Leonard Matlovich was hardly the first gay American hero, but he was the first to get major mainstream media attention and bring gay issues to the front pages of newspapers, Time Magazine, and even to network TV evening news.  Before Leonard, homosexuality as a topic was taboo and totally unfit to print in the papers and even to mention on TV.  Lenny could not be ignored because he did not fit the standard false stereotype of an outrageous effeminate; quite the contrary, he was a warrior, a Vietnam war hero.

For the United States Air Force, the Pentagon, and our American government, he was a most inconvenient hero.  The military was well aware that we were serving, but just as today, they wished it wasn't talked or told about.  Well before America's entry into World War II, our armed forces began developing psychological evaluations to weed out queer recruits.  A major secret study in the late 1950s determined that homosexuals in our armed forces did not pose a security risk.  We've been on their minds all along.  Lenny let the cat out of the bag, and there was no way they could ever stuff the truth back into silence.

I've lost a lot of friends to AIDS since Lenny died during Pride Month back in '88.  Some one hundred, gone, I lost count long ago in a sea of tears.  The love of my life, lost in what seems like a lifetime ago, also during Pride Month.  So many, in my mind echoing long ago laughter and life; workers, teachers, heroes of Gay Games; a lover, a son, a friend, a stranger, a soldier, and somebody's brother; all gone, now so many names read one after another in monotone memorials.  And yet for each, someone remembers forever; every Pride Month, every day, every year.  

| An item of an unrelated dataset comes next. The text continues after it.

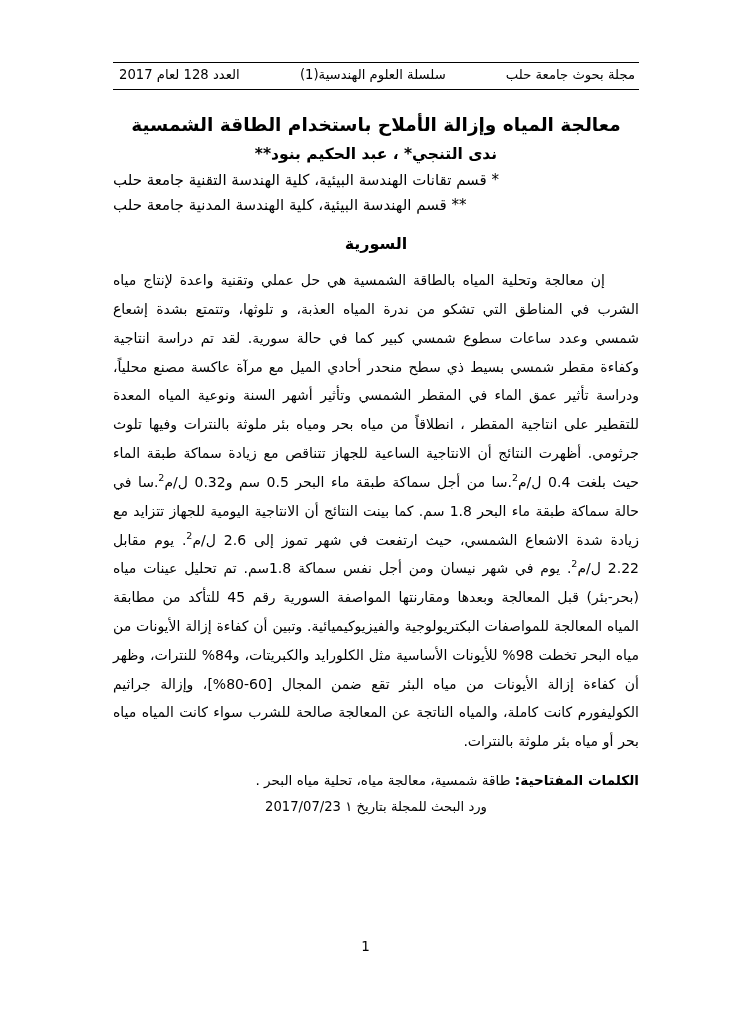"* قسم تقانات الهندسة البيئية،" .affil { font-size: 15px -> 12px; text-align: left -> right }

Leonard Matlovich wasn't trying to be a hero.  He was just a real ordinary guy who served his country to the best of his ability and had the courage to speak up honestly about who he was.  His gravestone in the Congressional Cemetery in Washington DC reads: A Gay Vietnam Veteran; They gave me a medal for killing two men, and a discharge for loving one.  He's someone well worth remembering.